The hospital’s managers expect it to earn $613,695 this year on revenues of $74.8 million and $6.1 million in parcel tax funds. Those revenue figures are powered by the addition of a new wound care program, a new orthopedic program and the hospital’s takeover of the Waters Edge nursing home.

“We’re a small acute care hospital … with a certain amount of core expense,” Chief Financial Officer Kerry J. Easthope said. “The hospital needs a certain amount of revenue base to support that expense.”

The hospital suffered estimated losses of $1.9 million for the fiscal year that closed in June, unaudited budget documents showed – $600,000 higher than estimated earlier. Hospital managers had forecast earnings of $525,000, expectations that they said were frustrated by delays in the start dates of the new programs.

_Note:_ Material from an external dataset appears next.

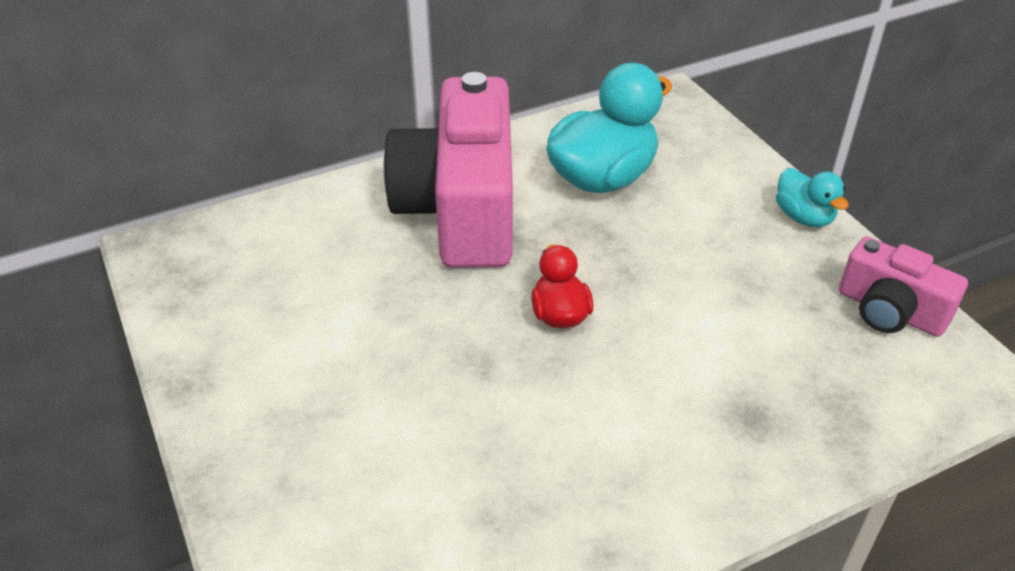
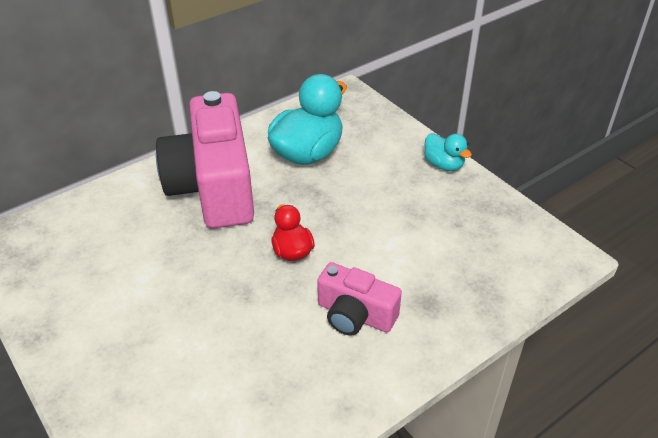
camera: 10 degrees left, 0 degrees up
pink camera [839,237,968,337] -> pink camera moved to [317,262,402,336]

Board members sought assurances that the current budget projections are accurate, with Board President Jordan Battani requesting monthly tracking of key performance indicators. The hospital suffered a loss of $262,000 in June and was on track to lose $179,000 in July, Gorelick noted.

“All of the board members are very concerned about the accuracy of our forecasting and really, the ability to meet this budget,” Battani said.

The hospital’s expenses were $588,000 above budget last year, unaudited financials showed, a number Battani attributed in part to the cost of consultants the hospital hired to effect the Waters Edge deal and to clean up its billing. Patient loads were largely steady, though the number of emergency room visits to the hospital and the average length of time patients stayed there declined.

Its net assets declined to $6.96 million – below the $7.5 million the Bank of Alameda expects the hospital to maintain as part of an existing loan agreement for the wound care center and an anticipated loan on a pair of properties the hospital owns. Easthope said he has had “a couple of discussions” with the bank on the hospital’s failure to meet that and other loan terms, and that they bank’s loan committee would discuss the new loan on August 2.

But Easthope sounded one bright note for the year, saying the hospital’s net revenues were $1.2 million higher than the year before. And he said hospital leaders’ decisions to outsource its rehabilitation services and billing are increasing revenues.

Alameda Hospital’s finances have deteriorated steadily over the past decade, taking a big hit when Kaiser Permanente opted to let a contract to use its operating rooms expire in 2010. Chief Executive Officer Deborah E. Stebbins has said the hospital needs to attract more patients in order to reverse the trend, and the new programs represent hospital managers’ efforts to do that.

The wound care program opened for business last week and the Waters Edge takeover is expected to occur on August 1. And a pair of orthopedic surgeons is slated to start an orthopedic program here in October.

They expect to pull in nearly $2 million in net revenues from the new programs, a newly approved program of goals and objectives showed, with $1.34 million expected to come from Waters Edge and another $596,000 from the new orthopedic program.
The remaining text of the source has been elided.